Required action: Your answer should be a single number: the count of lines in the material below that hold "pyautogui".

Data block:
>>
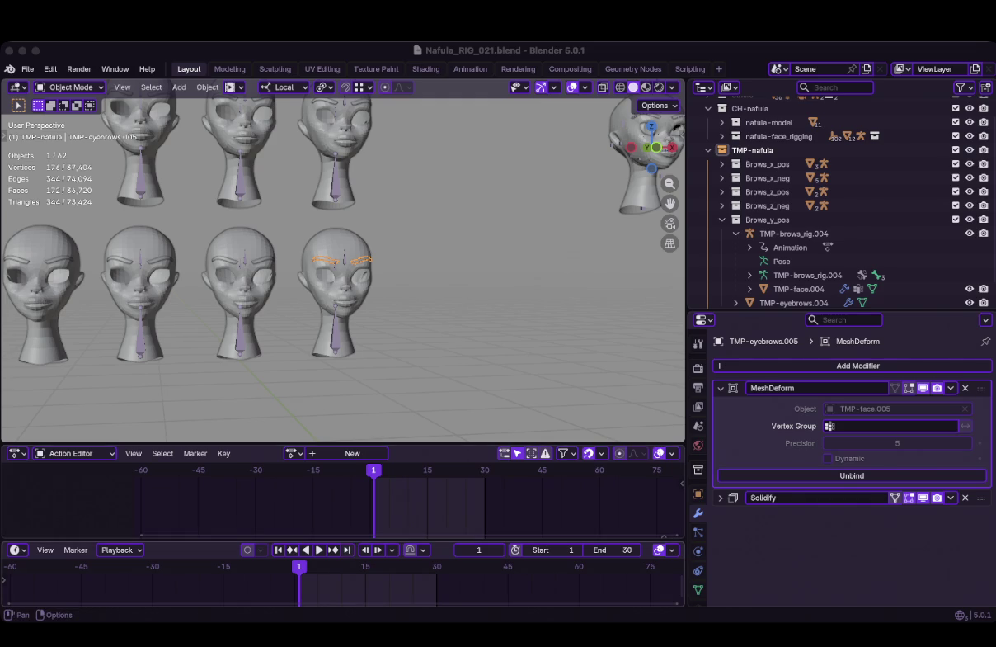
# View the grid of test heads from the front in Material Preview shading
pyautogui.press('shift+Right')
pyautogui.scroll(-3, 342, 264)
<<
Response to the exercise: 2